## What you are asked to do
The task calls for each record to be given again unchanged, minus any pictures.

## Task input
----

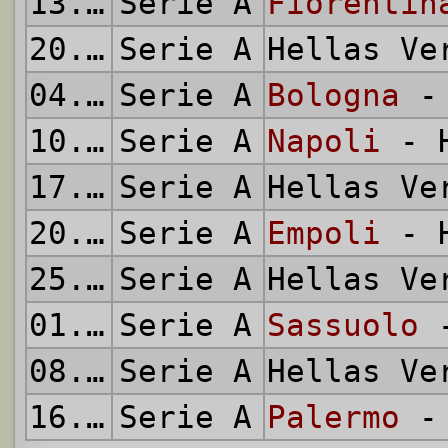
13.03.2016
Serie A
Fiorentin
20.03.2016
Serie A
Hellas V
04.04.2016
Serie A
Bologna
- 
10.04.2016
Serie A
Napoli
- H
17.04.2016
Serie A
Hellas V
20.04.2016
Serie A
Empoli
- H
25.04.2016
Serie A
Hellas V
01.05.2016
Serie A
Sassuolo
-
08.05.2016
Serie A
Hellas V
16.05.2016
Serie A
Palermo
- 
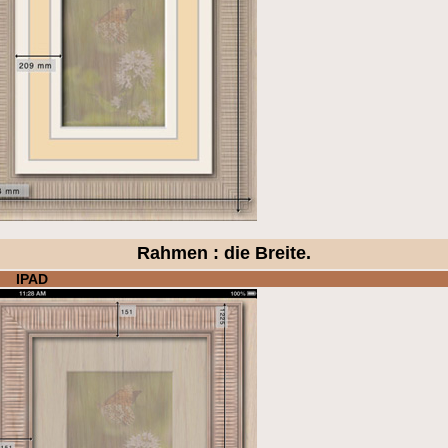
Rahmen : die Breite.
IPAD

----

## Answer section
13.03.2016
Serie A
Fiorentin
20.03.2016
Serie A
Hellas V
04.04.2016
Serie A
Bologna
- 
10.04.2016
Serie A
Napoli
- H
17.04.2016
Serie A
Hellas V
20.04.2016
Serie A
Empoli
- H
25.04.2016
Serie A
Hellas V
01.05.2016
Serie A
Sassuolo
-
08.05.2016
Serie A
Hellas V
16.05.2016
Serie A
Palermo
- 
Rahmen : die Breite.
IPAD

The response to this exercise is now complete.